• Exercise objective
Name every directory that the backup script described in the text on system security and backups is said to copy to remote tape.

On a large system with many users supporting important company functions such as order entry, accounting, or e-commerce, very few people should have the password to powerful accounts such as root or http or access that could "screw up" the system. No exceptions should be made for management. It is important for the SysAdmins to communicate well with each other and to others, such as the Database Administrators and Webmistress. (The Web server, Apache, should have its own account, http, rather than using the nobody account.)


All installations, configuration, reconfiguration, and backups should be made by careful and knowledgeable SysAdmins or their assistants. A mistake in any of these activities can cost the company many thousands or even millions of dollars.

On a personal workstation used mostly or exclusively by one person who is knowledgeable, it is probably okay to relax the rules but not do away with them. Even many knowledgeable Linux programmers do not worry about security either because "they are too busy trying to make a product deadline" or because they have not personally experienced a break-in and so think it is as overblown as the Year 2000 collapse of civilization.

Very, very few people will back up their personal computers anywhere near to the every two to seven days necessary to limit the losses of a mistake such as by typing

 
 rm * .o rm -rf / tmp/foo 

or a disk crash or theft. This is due to the inconvenience of most schemes. The following are a few solutions, some of which may work for your situation.

  1. Offer the Bourne shell script listed here to users to do secure remote backups. It will back up directories containing frequently changing data (/home, /var/spool/mail, and /etc) to a tape drive on a remote system. It will send e-mail containing any error messages to joe, the SysAdmin.

    Instead of writing to remote tape directly, it could store the backup in a disk file in a directory of backups and this directory could be backed up to tape periodically by standard methods. It is called rmtbackup1.

• Dataset extract
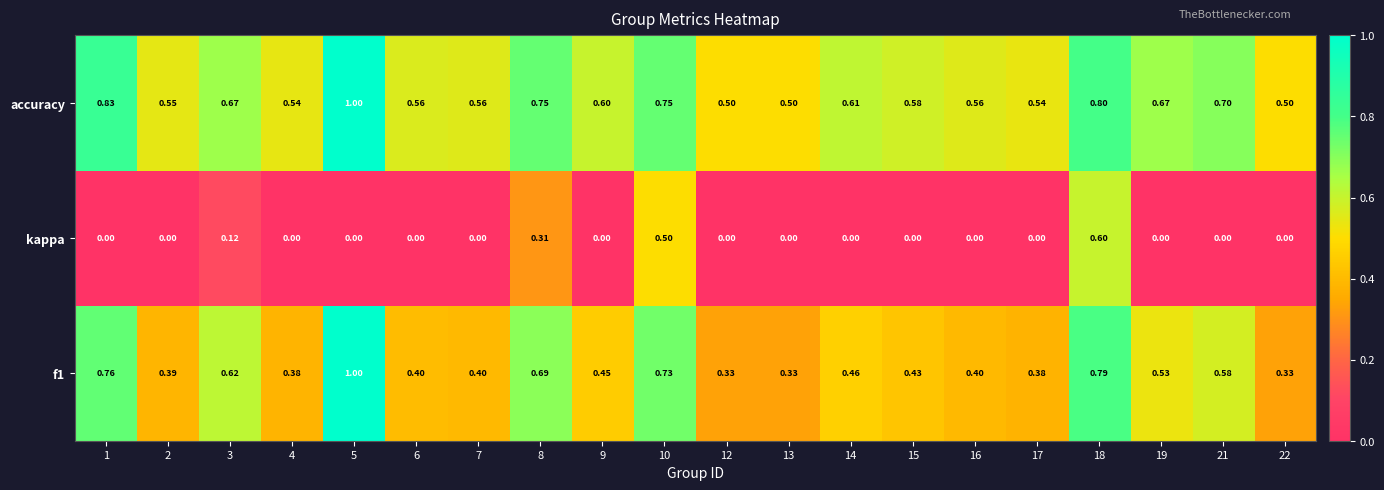

Which series has the largest total across all categories?

accuracy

• Exercise output
/home, /var/spool/mail, and /etc